PROBLEM DETAILS :: Copy out every record below with complete accuracy.

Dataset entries
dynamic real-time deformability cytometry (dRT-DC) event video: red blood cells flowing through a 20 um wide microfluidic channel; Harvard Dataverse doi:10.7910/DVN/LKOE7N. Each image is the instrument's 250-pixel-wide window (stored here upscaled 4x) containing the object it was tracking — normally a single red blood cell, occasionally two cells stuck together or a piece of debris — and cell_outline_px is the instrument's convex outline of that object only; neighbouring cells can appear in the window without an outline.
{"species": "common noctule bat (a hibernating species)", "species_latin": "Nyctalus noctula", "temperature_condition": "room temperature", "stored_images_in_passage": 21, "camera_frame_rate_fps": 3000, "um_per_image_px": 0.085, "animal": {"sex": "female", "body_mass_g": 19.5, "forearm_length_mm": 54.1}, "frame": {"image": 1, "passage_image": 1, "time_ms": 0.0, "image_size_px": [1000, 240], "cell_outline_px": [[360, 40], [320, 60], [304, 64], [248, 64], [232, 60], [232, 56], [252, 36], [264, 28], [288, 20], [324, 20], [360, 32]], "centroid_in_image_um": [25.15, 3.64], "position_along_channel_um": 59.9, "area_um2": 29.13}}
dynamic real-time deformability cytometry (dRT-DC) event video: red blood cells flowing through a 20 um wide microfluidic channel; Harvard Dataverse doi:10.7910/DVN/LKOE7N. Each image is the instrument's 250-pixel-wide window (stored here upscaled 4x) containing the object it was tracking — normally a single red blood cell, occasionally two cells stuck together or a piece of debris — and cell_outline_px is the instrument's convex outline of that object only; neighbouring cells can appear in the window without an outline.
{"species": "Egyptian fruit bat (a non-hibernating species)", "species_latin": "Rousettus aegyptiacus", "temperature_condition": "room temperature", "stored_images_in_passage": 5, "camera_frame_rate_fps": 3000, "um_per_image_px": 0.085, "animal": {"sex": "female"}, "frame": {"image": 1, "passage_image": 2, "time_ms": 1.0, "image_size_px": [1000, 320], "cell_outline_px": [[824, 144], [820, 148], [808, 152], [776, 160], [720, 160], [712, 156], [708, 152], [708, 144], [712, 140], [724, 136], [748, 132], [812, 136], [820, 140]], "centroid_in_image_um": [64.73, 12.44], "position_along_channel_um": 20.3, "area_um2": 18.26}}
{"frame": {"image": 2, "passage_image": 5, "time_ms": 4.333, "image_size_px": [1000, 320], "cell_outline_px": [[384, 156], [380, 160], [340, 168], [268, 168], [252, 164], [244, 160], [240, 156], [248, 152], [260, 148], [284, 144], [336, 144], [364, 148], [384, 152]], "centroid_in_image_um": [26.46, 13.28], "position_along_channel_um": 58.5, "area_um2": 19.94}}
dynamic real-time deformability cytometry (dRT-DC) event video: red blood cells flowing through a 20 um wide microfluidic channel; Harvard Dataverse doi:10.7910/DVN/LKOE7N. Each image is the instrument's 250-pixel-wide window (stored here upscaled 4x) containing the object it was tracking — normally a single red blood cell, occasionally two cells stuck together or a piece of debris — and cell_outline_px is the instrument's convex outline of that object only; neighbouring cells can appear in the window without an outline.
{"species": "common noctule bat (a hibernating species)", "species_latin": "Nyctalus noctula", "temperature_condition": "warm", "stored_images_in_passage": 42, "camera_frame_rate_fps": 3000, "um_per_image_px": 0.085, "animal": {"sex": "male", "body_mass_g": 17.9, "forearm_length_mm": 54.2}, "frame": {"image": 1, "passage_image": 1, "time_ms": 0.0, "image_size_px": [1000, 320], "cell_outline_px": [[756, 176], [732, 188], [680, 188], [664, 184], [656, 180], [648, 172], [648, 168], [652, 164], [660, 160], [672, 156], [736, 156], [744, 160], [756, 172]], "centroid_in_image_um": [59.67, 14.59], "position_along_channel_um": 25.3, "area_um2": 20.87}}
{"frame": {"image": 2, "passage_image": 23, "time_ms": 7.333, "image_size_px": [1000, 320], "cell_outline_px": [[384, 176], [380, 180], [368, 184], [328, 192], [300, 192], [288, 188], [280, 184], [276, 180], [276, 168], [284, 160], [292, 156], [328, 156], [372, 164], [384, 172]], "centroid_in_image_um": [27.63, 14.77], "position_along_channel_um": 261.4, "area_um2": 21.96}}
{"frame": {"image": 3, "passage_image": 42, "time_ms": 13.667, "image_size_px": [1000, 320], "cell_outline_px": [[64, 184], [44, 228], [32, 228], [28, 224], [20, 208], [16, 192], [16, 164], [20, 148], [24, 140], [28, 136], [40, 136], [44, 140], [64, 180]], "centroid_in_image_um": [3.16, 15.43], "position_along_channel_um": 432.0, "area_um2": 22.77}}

TASK SOLUTION ::
dynamic real-time deformability cytometry (dRT-DC) event video: red blood cells flowing through a 20 um wide microfluidic channel; Harvard Dataverse doi:10.7910/DVN/LKOE7N. Each image is the instrument's 250-pixel-wide window (stored here upscaled 4x) containing the object it was tracking — normally a single red blood cell, occasionally two cells stuck together or a piece of debris — and cell_outline_px is the instrument's convex outline of that object only; neighbouring cells can appear in the window without an outline.
{"species": "common noctule bat (a hibernating species)", "species_latin": "Nyctalus noctula", "temperature_condition": "room temperature", "stored_images_in_passage": 21, "camera_frame_rate_fps": 3000, "um_per_image_px": 0.085, "animal": {"sex": "female", "body_mass_g": 19.5, "forearm_length_mm": 54.1}, "frame": {"image": 1, "passage_image": 1, "time_ms": 0.0, "image_size_px": [1000, 240], "cell_outline_px": [[360, 40], [320, 60], [304, 64], [248, 64], [232, 60], [232, 56], [252, 36], [264, 28], [288, 20], [324, 20], [360, 32]], "centroid_in_image_um": [25.15, 3.64], "position_along_channel_um": 59.9, "area_um2": 29.13}}
dynamic real-time deformability cytometry (dRT-DC) event video: red blood cells flowing through a 20 um wide microfluidic channel; Harvard Dataverse doi:10.7910/DVN/LKOE7N. Each image is the instrument's 250-pixel-wide window (stored here upscaled 4x) containing the object it was tracking — normally a single red blood cell, occasionally two cells stuck together or a piece of debris — and cell_outline_px is the instrument's convex outline of that object only; neighbouring cells can appear in the window without an outline.
{"species": "Egyptian fruit bat (a non-hibernating species)", "species_latin": "Rousettus aegyptiacus", "temperature_condition": "room temperature", "stored_images_in_passage": 5, "camera_frame_rate_fps": 3000, "um_per_image_px": 0.085, "animal": {"sex": "female"}, "frame": {"image": 1, "passage_image": 2, "time_ms": 1.0, "image_size_px": [1000, 320], "cell_outline_px": [[824, 144], [820, 148], [808, 152], [776, 160], [720, 160], [712, 156], [708, 152], [708, 144], [712, 140], [724, 136], [748, 132], [812, 136], [820, 140]], "centroid_in_image_um": [64.73, 12.44], "position_along_channel_um": 20.3, "area_um2": 18.26}}
{"frame": {"image": 2, "passage_image": 5, "time_ms": 4.333, "image_size_px": [1000, 320], "cell_outline_px": [[384, 156], [380, 160], [340, 168], [268, 168], [252, 164], [244, 160], [240, 156], [248, 152], [260, 148], [284, 144], [336, 144], [364, 148], [384, 152]], "centroid_in_image_um": [26.46, 13.28], "position_along_channel_um": 58.5, "area_um2": 19.94}}
dynamic real-time deformability cytometry (dRT-DC) event video: red blood cells flowing through a 20 um wide microfluidic channel; Harvard Dataverse doi:10.7910/DVN/LKOE7N. Each image is the instrument's 250-pixel-wide window (stored here upscaled 4x) containing the object it was tracking — normally a single red blood cell, occasionally two cells stuck together or a piece of debris — and cell_outline_px is the instrument's convex outline of that object only; neighbouring cells can appear in the window without an outline.
{"species": "common noctule bat (a hibernating species)", "species_latin": "Nyctalus noctula", "temperature_condition": "warm", "stored_images_in_passage": 42, "camera_frame_rate_fps": 3000, "um_per_image_px": 0.085, "animal": {"sex": "male", "body_mass_g": 17.9, "forearm_length_mm": 54.2}, "frame": {"image": 1, "passage_image": 1, "time_ms": 0.0, "image_size_px": [1000, 320], "cell_outline_px": [[756, 176], [732, 188], [680, 188], [664, 184], [656, 180], [648, 172], [648, 168], [652, 164], [660, 160], [672, 156], [736, 156], [744, 160], [756, 172]], "centroid_in_image_um": [59.67, 14.59], "position_along_channel_um": 25.3, "area_um2": 20.87}}
{"frame": {"image": 2, "passage_image": 23, "time_ms": 7.333, "image_size_px": [1000, 320], "cell_outline_px": [[384, 176], [380, 180], [368, 184], [328, 192], [300, 192], [288, 188], [280, 184], [276, 180], [276, 168], [284, 160], [292, 156], [328, 156], [372, 164], [384, 172]], "centroid_in_image_um": [27.63, 14.77], "position_along_channel_um": 261.4, "area_um2": 21.96}}
{"frame": {"image": 3, "passage_image": 42, "time_ms": 13.667, "image_size_px": [1000, 320], "cell_outline_px": [[64, 184], [44, 228], [32, 228], [28, 224], [20, 208], [16, 192], [16, 164], [20, 148], [24, 140], [28, 136], [40, 136], [44, 140], [64, 180]], "centroid_in_image_um": [3.16, 15.43], "position_along_channel_um": 432.0, "area_um2": 22.77}}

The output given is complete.